-- DOCUMENT EXCERPT start --

# DC on speaker -YBA 1



## ed2000 (Feb 16, 2007)

1966 Traynor YBA 1, serial in the mid 300's
When I hit muffled strings hard the speaker cone oscillates slowly several cycles even though sound is stopped. I suspect low voltage DC + and - is leaking (I would guess less than 5 V based on cone movement compared to when attaching a 1.5 V battery).
I suspect the PS caps are original (none replaced within 30 years). There is minimal hum. I'd like to solve the issue without using the shotgun approach in replacing every cap. Or should I do a complete cap job and hope to cure it? The head is used intermittently because my Vox Pathfinder 15r does it all for me..


----------



## loudtubeamps (Feb 2, 2012)

If the electrolytics are original then I would replace all. If the low freq. oscillation still persists, then you can start troubleshooting.
I would suggest that doing a _partial_ cap replacement is like changing _some_ of the spark plugs in an engine when it is running rough.
Change all of them and eliminate the obvious things first. 
cheers, doug


----------



## nonreverb (Sep 19, 2006)

"1966 Traynor YBA 1, serial in the mid 300's
When I hit muffled strings hard the speaker cone oscillates slowly several cycles even though sound is stopped. I suspect low voltage DC + and - is leaking (I would guess less than 5 V based on cone movement compared to when attaching a 1.5 V battery).
I suspect the PS caps are original (none replaced within 30 years). There is minimal hum. I'd like to solve the issue without using the shotgun approach in replacing every cap. Or should I do a complete cap job and hope to cure it? The head is used intermittently because my Vox Pathfinder 15r does it all for me.."

-- DOCUMENT EXCERPT end --

▶ [CHALLENGE 1] In the forum thread about DC on the YBA 1 speaker, what amplifier does the original poster rely on instead of the Traynor head?

-- DATA SHOWN start --

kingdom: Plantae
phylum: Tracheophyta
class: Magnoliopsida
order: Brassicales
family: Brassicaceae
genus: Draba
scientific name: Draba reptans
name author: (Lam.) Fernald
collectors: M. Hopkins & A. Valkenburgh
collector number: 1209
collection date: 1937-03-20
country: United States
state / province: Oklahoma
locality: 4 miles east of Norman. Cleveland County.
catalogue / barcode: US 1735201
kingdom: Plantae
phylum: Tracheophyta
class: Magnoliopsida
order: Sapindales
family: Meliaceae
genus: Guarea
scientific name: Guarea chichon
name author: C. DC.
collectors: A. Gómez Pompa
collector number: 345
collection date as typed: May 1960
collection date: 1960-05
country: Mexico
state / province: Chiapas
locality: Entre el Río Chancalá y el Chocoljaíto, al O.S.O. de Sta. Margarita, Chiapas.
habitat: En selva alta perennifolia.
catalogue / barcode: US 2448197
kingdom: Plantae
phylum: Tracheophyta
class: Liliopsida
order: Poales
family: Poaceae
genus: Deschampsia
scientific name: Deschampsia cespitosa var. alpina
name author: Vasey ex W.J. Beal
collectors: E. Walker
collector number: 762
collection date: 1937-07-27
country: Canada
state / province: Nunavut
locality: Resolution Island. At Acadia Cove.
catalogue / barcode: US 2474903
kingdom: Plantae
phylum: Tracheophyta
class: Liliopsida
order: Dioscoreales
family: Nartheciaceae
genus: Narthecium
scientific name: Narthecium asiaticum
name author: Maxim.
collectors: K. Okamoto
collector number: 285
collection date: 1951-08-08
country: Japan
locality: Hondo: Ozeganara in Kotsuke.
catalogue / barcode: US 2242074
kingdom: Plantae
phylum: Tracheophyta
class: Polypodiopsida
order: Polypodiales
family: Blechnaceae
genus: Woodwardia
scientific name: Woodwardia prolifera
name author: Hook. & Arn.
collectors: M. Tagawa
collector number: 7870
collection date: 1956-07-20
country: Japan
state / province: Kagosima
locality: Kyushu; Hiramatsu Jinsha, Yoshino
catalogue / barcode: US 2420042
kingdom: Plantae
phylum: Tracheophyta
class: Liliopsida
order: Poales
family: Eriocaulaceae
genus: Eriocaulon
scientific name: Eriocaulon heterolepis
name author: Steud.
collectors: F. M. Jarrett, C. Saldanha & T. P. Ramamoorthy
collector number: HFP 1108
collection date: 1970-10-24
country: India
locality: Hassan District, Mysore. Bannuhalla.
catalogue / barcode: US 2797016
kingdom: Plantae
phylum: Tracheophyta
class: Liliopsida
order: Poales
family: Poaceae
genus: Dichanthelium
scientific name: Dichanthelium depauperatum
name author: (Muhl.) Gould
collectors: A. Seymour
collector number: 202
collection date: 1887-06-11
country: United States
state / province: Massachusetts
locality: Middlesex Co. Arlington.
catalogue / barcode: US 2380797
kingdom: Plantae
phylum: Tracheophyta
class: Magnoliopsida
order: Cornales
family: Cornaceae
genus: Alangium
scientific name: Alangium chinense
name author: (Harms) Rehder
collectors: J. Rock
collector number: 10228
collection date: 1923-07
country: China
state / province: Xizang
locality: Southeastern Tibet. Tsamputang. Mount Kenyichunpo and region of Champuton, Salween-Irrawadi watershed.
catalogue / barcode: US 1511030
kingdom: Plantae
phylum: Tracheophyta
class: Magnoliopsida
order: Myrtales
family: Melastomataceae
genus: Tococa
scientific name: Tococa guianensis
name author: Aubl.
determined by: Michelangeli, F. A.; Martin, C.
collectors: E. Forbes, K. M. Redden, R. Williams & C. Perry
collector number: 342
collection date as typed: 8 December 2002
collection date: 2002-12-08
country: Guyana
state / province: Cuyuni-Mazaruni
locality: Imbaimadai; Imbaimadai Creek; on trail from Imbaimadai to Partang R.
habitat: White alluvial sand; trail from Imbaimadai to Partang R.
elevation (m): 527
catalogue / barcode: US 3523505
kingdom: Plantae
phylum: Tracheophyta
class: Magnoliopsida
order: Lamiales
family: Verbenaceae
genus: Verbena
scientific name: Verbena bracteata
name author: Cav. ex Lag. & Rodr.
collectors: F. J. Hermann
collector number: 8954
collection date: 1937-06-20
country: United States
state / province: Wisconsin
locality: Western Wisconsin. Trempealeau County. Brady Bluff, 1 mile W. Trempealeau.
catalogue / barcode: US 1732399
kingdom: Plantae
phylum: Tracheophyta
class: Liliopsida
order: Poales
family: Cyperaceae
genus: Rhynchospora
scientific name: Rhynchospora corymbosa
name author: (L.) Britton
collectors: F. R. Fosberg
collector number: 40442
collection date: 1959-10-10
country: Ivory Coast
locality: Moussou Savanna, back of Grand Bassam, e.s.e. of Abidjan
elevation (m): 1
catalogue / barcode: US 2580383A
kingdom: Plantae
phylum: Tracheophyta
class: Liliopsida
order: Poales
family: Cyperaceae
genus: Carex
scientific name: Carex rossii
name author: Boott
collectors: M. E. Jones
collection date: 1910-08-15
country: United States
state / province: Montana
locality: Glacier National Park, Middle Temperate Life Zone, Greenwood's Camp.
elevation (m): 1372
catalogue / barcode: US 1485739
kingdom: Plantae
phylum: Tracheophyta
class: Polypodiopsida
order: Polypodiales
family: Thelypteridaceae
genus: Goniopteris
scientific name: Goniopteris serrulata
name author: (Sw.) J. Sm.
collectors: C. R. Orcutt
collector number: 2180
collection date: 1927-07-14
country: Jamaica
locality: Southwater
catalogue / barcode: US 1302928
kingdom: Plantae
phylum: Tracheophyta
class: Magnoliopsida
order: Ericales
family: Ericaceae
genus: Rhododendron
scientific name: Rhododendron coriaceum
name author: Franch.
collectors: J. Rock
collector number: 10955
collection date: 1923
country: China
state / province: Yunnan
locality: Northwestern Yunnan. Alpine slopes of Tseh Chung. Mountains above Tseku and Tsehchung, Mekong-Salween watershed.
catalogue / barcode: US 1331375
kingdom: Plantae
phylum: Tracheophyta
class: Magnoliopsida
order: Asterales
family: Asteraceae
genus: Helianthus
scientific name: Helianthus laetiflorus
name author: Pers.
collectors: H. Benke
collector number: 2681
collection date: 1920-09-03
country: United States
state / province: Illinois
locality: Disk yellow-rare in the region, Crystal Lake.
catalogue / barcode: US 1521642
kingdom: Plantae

-- DATA SHOWN end --

▶ [CHALLENGE 2] Revise the records from their first line up to and including the line with "locality: 4 miles", changing "state / province" to "state or province" and keeping everything else the same. Return only those lines.

▶ [CORRECT OUTPUT 1] A Vox Pathfinder 15r.

▶ [CORRECT OUTPUT 2]
kingdom: Plantae
phylum: Tracheophyta
class: Magnoliopsida
order: Brassicales
family: Brassicaceae
genus: Draba
scientific name: Draba reptans
name author: (Lam.) Fernald
collectors: M. Hopkins & A. Valkenburgh
collector number: 1209
collection date: 1937-03-20
country: United States
state or province: Oklahoma
locality: 4 miles east of Norman. Cleveland County.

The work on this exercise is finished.